De acordo com João de Deus, a sala onde as vítimas relatam terem sido abusadas também possui um sofá, um local para refeição e um banheiro. O acusado contou também que há duas janelas na sala, e que uma geralmente fica aberta e a outra, fechada. “Outras pessoas podem visualizar o interior [da sala] do exterior”, afirmou.

Diante de tais declarações, a polícia fez imagens do centro espiritual para poder confrontar com todos os depoimentos colhidos.

Ainda com base em informações da Polícia Civil, durante as buscas feitas na Casa Dom Inácio de Loyola, foram encontrados recibos de cursos superiores que seriam pagos por João de Deus a vítimas. A corporação não divulgou detalhes sobre os supostos pagamentos. Além disso, os investigadores apreenderam mapas que mostram o quanto a casa aumentou de tamanho nos últimos anos.

O advogado criminalista Alberto Toron, que atua na defesa de João de Deus, ressaltou que as autoridades teriam “amplo acesso” a tudo que for preciso. “Não há o que esconder e vamos colaborar”, disse.

Armas e dinheiro Nesta quarta, os policiais não recolheram nenhum material do centro espiritualista. “Não levamos nada de lá”, explicou o delegado. Nos mandados cumpridos na terça-feira (18), a Polícia Civil de Goiás encontrou R$ 400 mil, cinco armas, um simulacro e munição na casa do médium.

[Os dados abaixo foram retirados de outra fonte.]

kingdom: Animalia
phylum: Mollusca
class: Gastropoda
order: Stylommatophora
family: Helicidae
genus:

O dinheiro estava dividido em notas de euro, dólar, libra, peso e real. Parte do montante foi localizada em fundo falso de um guarda-roupa no quarto do líder espiritual. O armamento estava espalhado em diversos cômodos.

HC negadoO Superior Tribunal de Justiça (STJ) negou, nesta quarta-feira, o pedido de habeas corpus impetrado pela defesa de João de Deus para que o médium responda ao processo em liberdade.

O relator do caso, ministro Nefi Cordeiro, da 6ª Turma, seguiu o entendimento do Tribunal de Justiça do Estado de Goiás (TJGO) e manteve preso o líder espiritual, acusado de mais de 500 abusos sexuais. Cordeiro também afastou o segredo de Justiça do processo.

O advogado de João de Deus, Alberto Zacharias Toron, disse que irá ver a decisão e pensar no próximo passo.